Flooding the market may not fix rental affordability
Households tend to trade up and quit share housing when the market is flooded with excess supply that causes rents to fall.
A study suggests that when space for rent becomes cheaper, households respond by spreading out, quickly cancelling out the effect of extra housing supply on rental costs.
The research, by the independent Melbourne-based research institute Prosper, challenges the default position of policymakers to boost supply as the answer to Australia's worsening rental crisis.
The study draws on the "natural experiment" of Melbourne during the pandemic when it experienced a rare contraction in population as overseas students returned home and people moved interstate or regionally to dodge tough lockdown restrictions.
Despite the shrinking population, new home construction continued more or less unchanged, which led to an excess supply of 100,000, or enough to house 260,000 people.
Prosper director of research and policy Tim Helm said this "virtual building boom" did shave 12 per cent off average rents for about 12 months but the low rents did not last.
"Within a year, rents were back to their pre-pandemic levels despite there being fewer people and more houses."
Dr Helm said there were a few reasons for this, including demand for more space to work from home, but he said households also responded to cheaper rent by trading up or moving out of sharehouses.
"When housing space became cheaper, households unsurprisingly consumed more of it, and household sizes fell," he said.
Plus, almost 35,000 more dwellings than usual sat vacant or under-utilised that year.
"If an excess supply shock on this scale can do so little for prices, even accounting for changing preferences, how can we hope to deal with the pointy end of housing stress through additional market supply?" he said.
"Focusing on supply seems like a 'trickle down' approach to helping those in need."
Dr Helm said the experiment challenged the notion of flooding the market to ease affordability pressures by fast-tracking planning via tax breaks, upzoning, and subsidies.
The researchers also suggested it was more effective to ease housing affordability pressures via income supplements than by boosting supply.
Prosper Australia is an independent research institute that advocates for a tax system based on land rather than income.
Boosting supply is one facet of the federal government's housing agenda, with the Commonwealth joining forces with states to target one million new homes by 2029.
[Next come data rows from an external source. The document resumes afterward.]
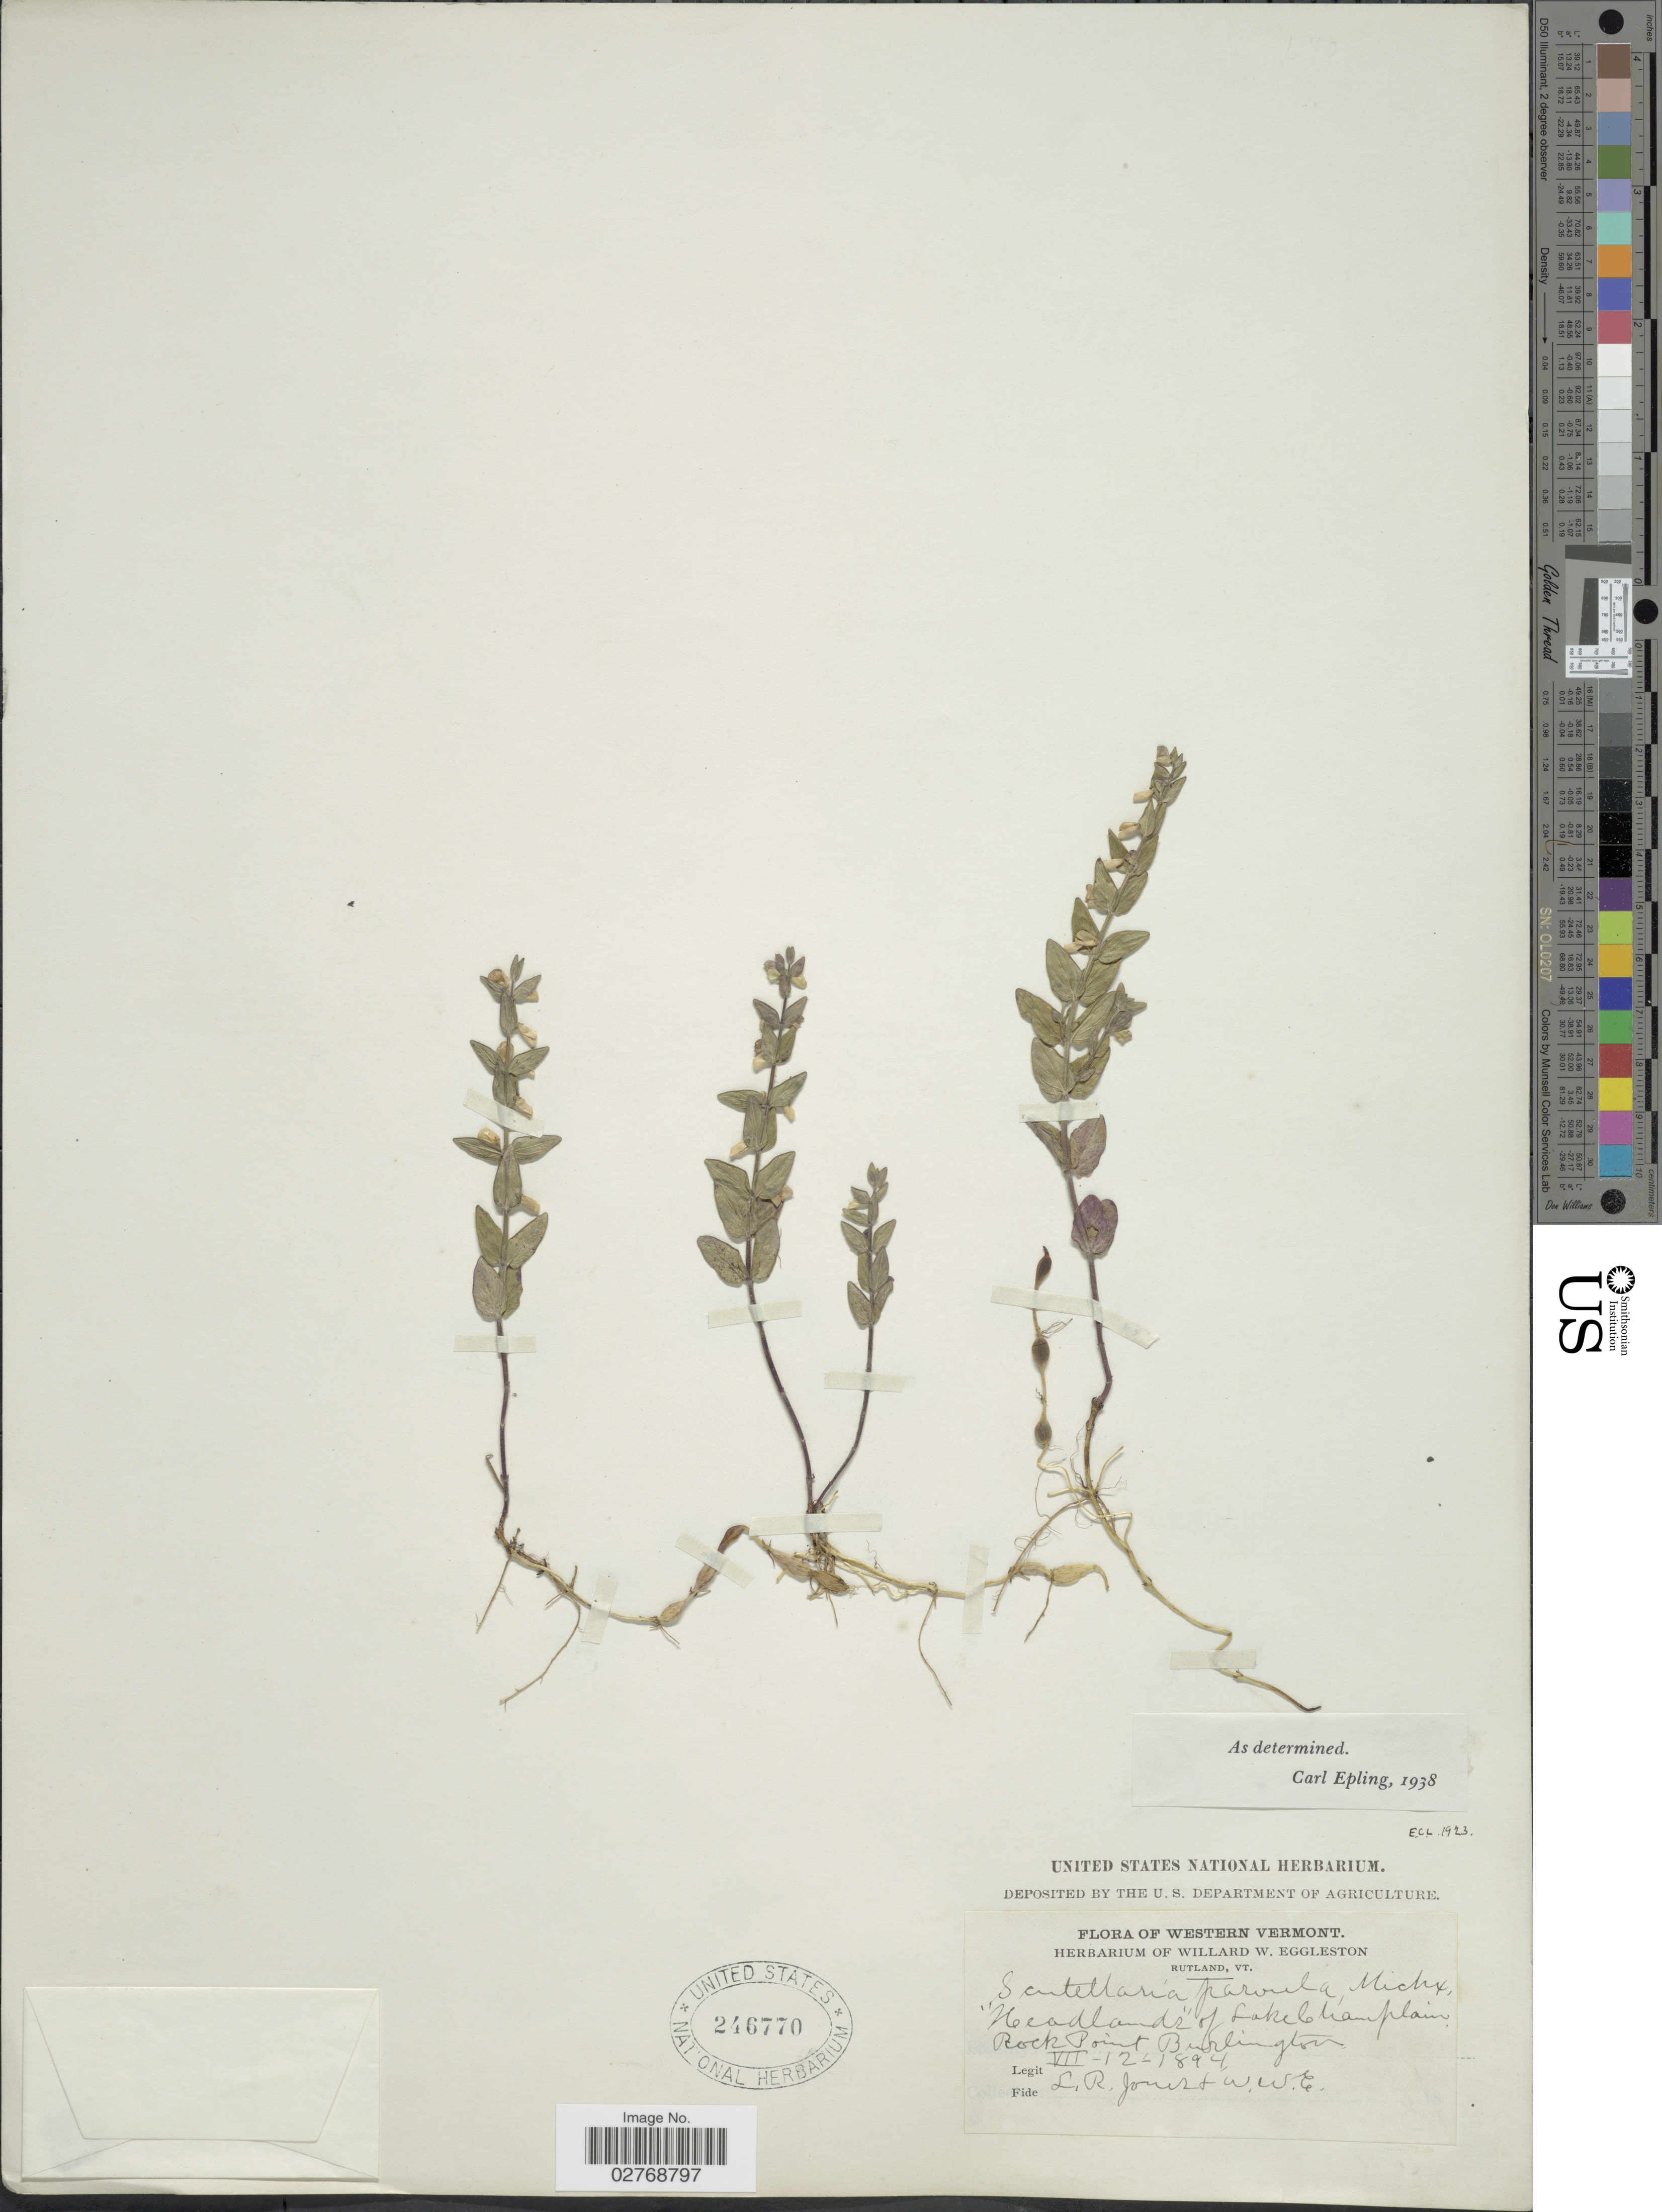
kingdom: Plantae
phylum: Tracheophyta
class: Magnoliopsida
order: Lamiales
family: Lamiaceae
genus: Scutellaria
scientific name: Scutellaria parvula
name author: Michx.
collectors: L. R. Jones & W. W. Eggleston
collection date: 1894-07-12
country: United States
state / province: Vermont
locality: Western Vermont. "Headlands" of Lake Champlain, Rock Point Burlington.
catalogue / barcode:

But the federal government also wants to fund more social and affordable homes, which will be rented at below-market rates, via its $10 billion housing future fund.
The fund has come up against resistance in the Senate as The Greens push for more ambition from the government that's more proportionate to the scale of the housing crisis.
Treasurer Jim Chalmers said the government had a broad and ambitious agenda on housing and the fund was only part of it.
"It's time to win the political games and the ambit claims in the Senate," he told reporters on Monday.
"If you support social and affordable housing, you should vote for it."